* TASK DESCRIPTION *
In the records below, some lines contain "dependent"; state the number of such lines and nothing else.

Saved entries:
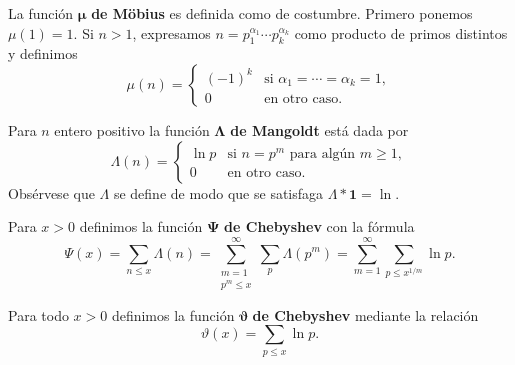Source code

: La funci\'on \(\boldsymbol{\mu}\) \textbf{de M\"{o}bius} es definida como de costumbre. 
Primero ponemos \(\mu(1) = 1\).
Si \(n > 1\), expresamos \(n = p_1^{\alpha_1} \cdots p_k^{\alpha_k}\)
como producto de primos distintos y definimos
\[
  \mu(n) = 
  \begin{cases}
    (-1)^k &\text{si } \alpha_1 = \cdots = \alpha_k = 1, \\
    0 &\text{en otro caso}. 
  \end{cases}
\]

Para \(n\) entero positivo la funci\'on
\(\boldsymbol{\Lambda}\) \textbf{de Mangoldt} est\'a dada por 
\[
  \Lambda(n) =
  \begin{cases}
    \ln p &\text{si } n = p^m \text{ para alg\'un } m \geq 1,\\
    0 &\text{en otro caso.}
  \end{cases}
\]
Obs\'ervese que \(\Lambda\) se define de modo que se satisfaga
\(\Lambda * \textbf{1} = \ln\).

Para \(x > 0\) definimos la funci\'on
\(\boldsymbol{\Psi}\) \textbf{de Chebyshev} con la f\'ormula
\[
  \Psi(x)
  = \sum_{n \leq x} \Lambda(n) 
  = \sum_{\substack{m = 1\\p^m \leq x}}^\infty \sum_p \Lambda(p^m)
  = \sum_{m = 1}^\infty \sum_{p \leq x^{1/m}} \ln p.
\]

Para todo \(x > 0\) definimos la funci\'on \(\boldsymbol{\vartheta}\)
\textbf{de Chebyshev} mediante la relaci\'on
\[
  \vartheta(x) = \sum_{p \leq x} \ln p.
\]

--

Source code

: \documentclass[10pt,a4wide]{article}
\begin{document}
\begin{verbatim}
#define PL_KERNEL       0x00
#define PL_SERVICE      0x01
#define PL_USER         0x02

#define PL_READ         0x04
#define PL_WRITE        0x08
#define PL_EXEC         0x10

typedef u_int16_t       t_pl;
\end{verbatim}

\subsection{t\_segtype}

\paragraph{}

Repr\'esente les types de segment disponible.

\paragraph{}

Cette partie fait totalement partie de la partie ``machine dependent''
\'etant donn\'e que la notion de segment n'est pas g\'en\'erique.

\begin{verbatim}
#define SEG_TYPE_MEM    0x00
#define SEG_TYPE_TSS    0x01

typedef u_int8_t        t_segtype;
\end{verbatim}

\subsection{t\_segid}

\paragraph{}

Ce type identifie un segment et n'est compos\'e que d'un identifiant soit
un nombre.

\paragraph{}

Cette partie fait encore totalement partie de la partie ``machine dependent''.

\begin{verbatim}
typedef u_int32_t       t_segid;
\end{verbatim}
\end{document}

* ANSWER BOX *
2